Predictive Hacks

Get Started with Python UDFs in Snowflake


Finally, Snowflake supports UDF (user-define functions) in Python. Thank you Snowflake! Apart from Python, we can write UDFs in Java, Javascript and SQL. In this tutorial, we will provide basic examples of UDFs in Python.

Before we start, you should keep in mind that we can import a curated list of 3rd party packages from Anaconda. We can get a list of all available packages and their corresponding versions by running:

select * from information_schema.packages where language = 'python';

Also, keep in mind that for the time being, Snowflake supports Python 3.8 only and this should be specified within the UDF.

UDFs with In-Line Code

We can create a UDF function with an “in-line code” which means that we write directly the code or with a “code uploaded from a stage” where within the function we specify the location of an existing Python source code in a stage. In this tutorial, we will work with the “in-line code” UDFs.

We will build a function that applies a text cleansing by converting the text to lower case and by removing the HTM tags and markups, the digits, the punctuation, the extra spaces, and the leading/trailing whitespace.

create or replace function text_cleansing(s string)
returns string
language python
runtime_version = '3.8'
handler = 'cleansing'
def cleansing(x):
    import re
    import string
    # lower case
    x = x.lower()
    # Remove HTML tags/markups
    x = re.sub('<.*?>', '', x)
    # remove digits
    x = re.sub('\d+', '', x)
    # remove punctuation
    x = x.translate(str.maketrans('', '', string.punctuation))
    # remove etra space and tabs
    x = re.sub('\s+', ' ', x)
    # remove leading/trailing whitespace
    x = x.strip()
    return x

Once we run the snippet code above, the UDF is ready to use. Make sure that you received a message that the function has been created successfully.

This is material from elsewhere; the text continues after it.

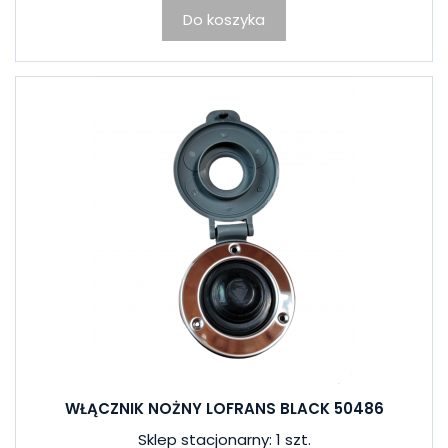
Do koszyka
WŁĄCZNIK NOŻNY LOFRANS BLACK 50486
Sklep stacjonarny: 1 szt.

Notice that the handler function is within the double dollar signs ($$) and we start the function by specifying the name, the input and the input type, the type of the output, the programming language, the runtime and finally the handler that should be the same name with the function within the double dollar signs, in our case cleansing. Note that if we wanted to load packages from Anaconda, we should have added a line mentioning the required packages like:

create or replace function py_udf()
returns variant
language python
runtime_version = 3.8
packages = ('numpy','pandas')
handler = 'udf'
as $$
import numpy as np
import pandas as pd
import xgboost as xgb
def udf():
    return [np.__version__, pd.__version__]

Call the UDF

Now the UDF is ready to use as a common built-in function, meaning that you can use it in any SQL statement. Let’s try to use the function on a sample text:

“This is an example (of) how to remove numbers 123 and tags <li> and punctuations !:#*”

select TEXT_CLEANSING('This is an example (of) how to remove numbers 123 and tags <li> and punctuations !:#*') as cleaned_text

And we get:

this is an example of how to remove numbers and tags and punctuations

How to Get a List of the UDF

We can get a detailed list of UDFs by running the command:

show user functions;

How to Delete a UDF

You can delete a UDF by running the command:

drop function text_cleansing(string);

Note that you need to pass the function name and the data type.